Perceptron tagger

From Apertium
Jump to navigation Jump to search

The perceptron part-of-speech tagger implements part-of-speech tagging using the averaged, structured perceptron algorithm. Some information about the implementation is available in this presentation. The implementation is based on the references in the final slide.

What you need[edit]

Training directory[edit]

While training can be done directly in the language directory, it is a better idea to train the tagger with copies of the files in another directory.

A handtagged corpus[edit]

This repo also contains many handtagged files for every language. These end with .handtagged.txt. In some cases, there may be more than one handtagged versions of each file. You can check the difference between these and choose the most correct one. Combine these chosen handtagged files into one file, and save it as lang.tagged inside the training directory (replace lang with the corresponding language code).

A MTX file[edit]

The perceptron tagger uses a MTX file to define macros and operations with wordoids. If your language does not have a MTX yet, you can get one from here. spacycoarsetags.mtx is a good start (make sure you modify it to point to a TSX file). Save it as apertium-lang.lang.mtx in your training directory.

For more information on the MTX format, see MTX format.

A morphological analyzer[edit]

Compile the morphological analyzer for your language and save it in the training directory as lang.automorf.bin

Procedure[edit]

First, you need to extract raw text from your handtagged files. Run:

cat lang.tagged | cut -f2 -d'^' | cut -f1 -d'/' > lang.tagged.txt

Next, create the ambiguous tag file (a tagged text with all the possible options). Run:

cat lang.tagged.txt | lt-proc -w 'lang.automorf.bin' > lang.untagged

Now you are ready to train the tagger. Run:

apertium-tagger [--skip-on-error] -xs [ITERATIONS] lang.prob lang.tagged lang.untagged apertium-lang.lang.mtx

This will generate the .prob file for your language. Use --skip-on-error to discard sentences for which the tagged and untagged corpus do not match (this can often happen as a result of the tagged corpus getting out of sync with the morphology). A reasonable value for ITERATIONS is 10.

If your tagged and untagged files are not aligned, the training process will fail. You must then edit the handtagged file to reflect the correct tags within the set of possibilities available in the tags generated automatically by Apertium. Never edit the Apertium-generated file!

Keep editing the handtagged until everything is fully aligned or the number of skipped sentences is very low (by using --skip-on-error). Congratulations, you have trained the tagger!

Using the perceptron tagger[edit]

Once the tagger has been trained, you can use it in the pipeline like this:

apertium-tagger -gx lang.prob

Getting more information[edit]

Getting detailed information about the operation of the tagger is useful both for debugging the tagger itself as well as for designing new feature templates.

Tool Description
apertium-tagger --tagger --debug Traces the tagging process.
apertium-perceptron-trace model MODEL_FILE Output the data from MODEL_FILE including the feature bytecode/disassembly and the model weights.
apertium-perceptron-trace path MTX_FILE UNTAGGED_CORPUS TAGGED_CORPUS Generates features for every possible wordoid as if tagging were taking place and outputting features from TAGGED_CORPUS.
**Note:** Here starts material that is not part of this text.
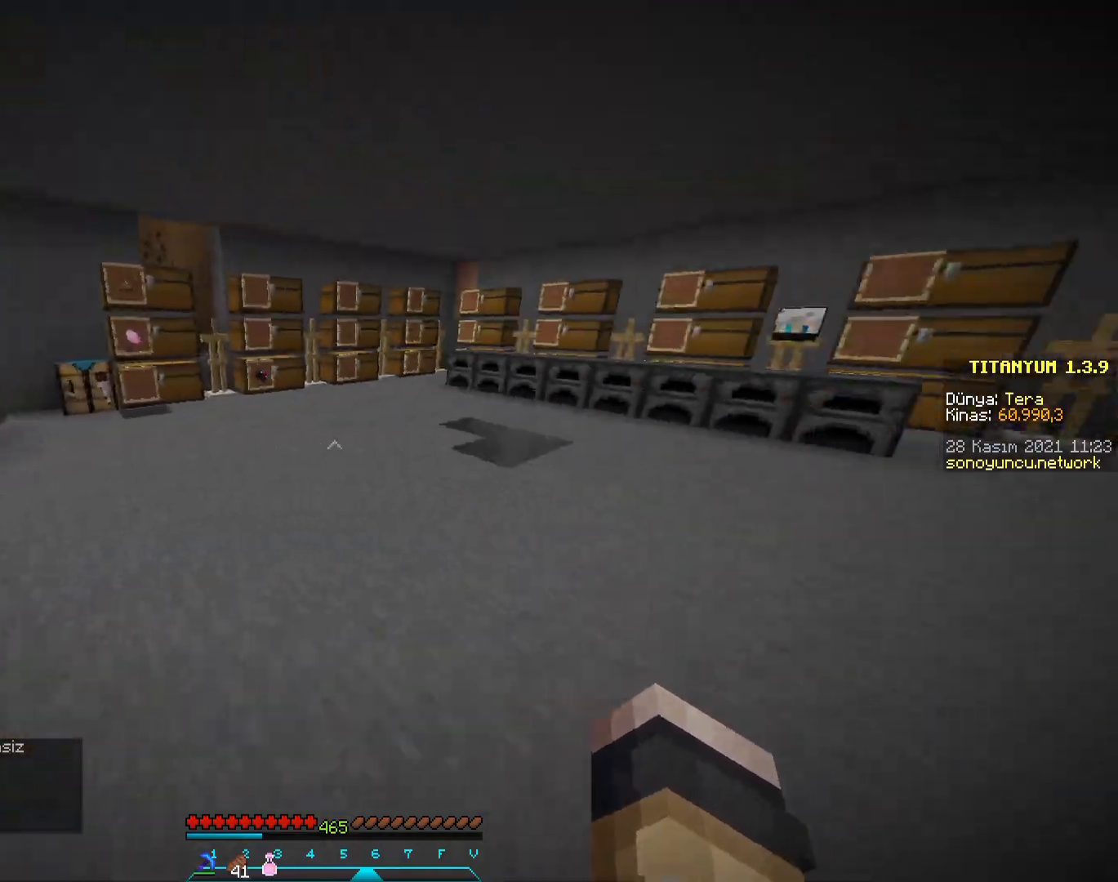
{"keys": ["space", "w"], "mouse": [], "events": [[17, "d", "up"], [400, "space", "down"]]}
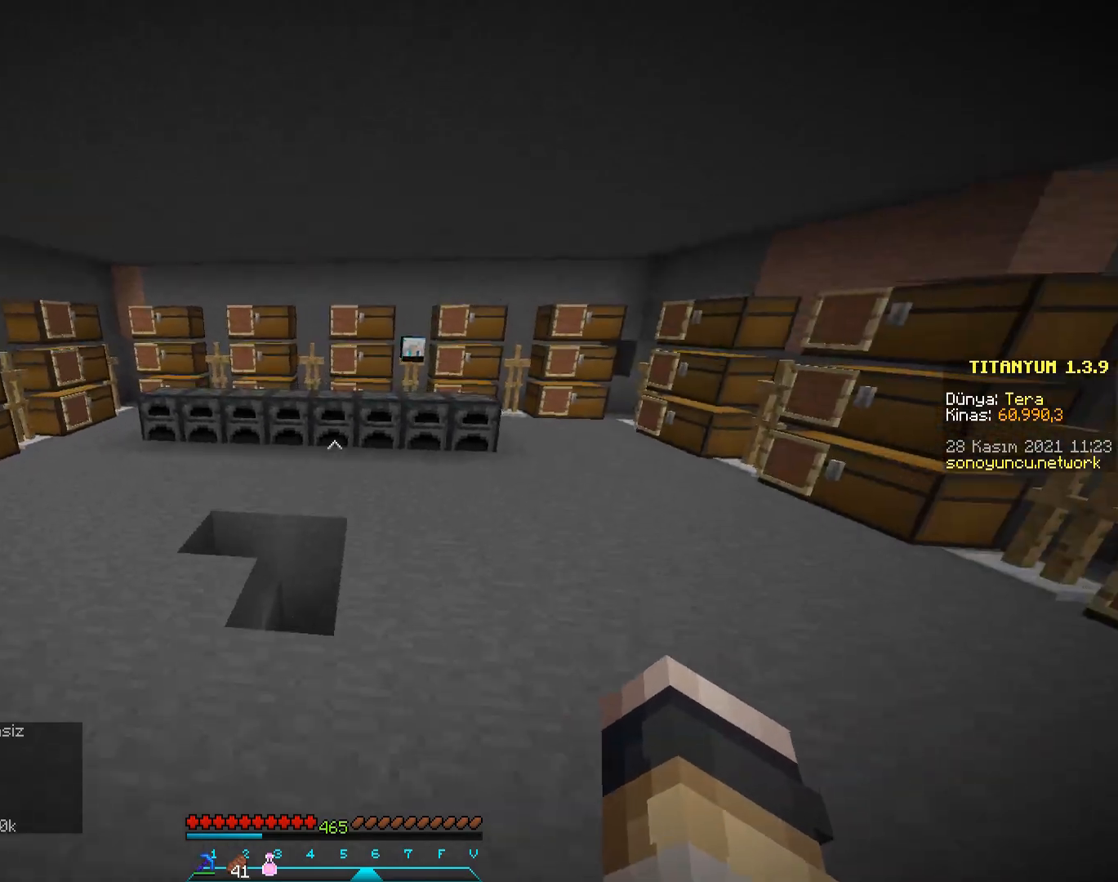
{"keys": ["space", "w"], "mouse": [], "events": []}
Potential improvements[edit]

Speed: Some quick benchmarking with this method have revealed the two biggest bottlenecks might be copying stack values, which could be ameliorated by using reference counted pointers and coarsening tags, where there might be room to reuse some of the objects/machinery. In fact copying objects when using a reference (either managed or not) is a deficiency in other places too.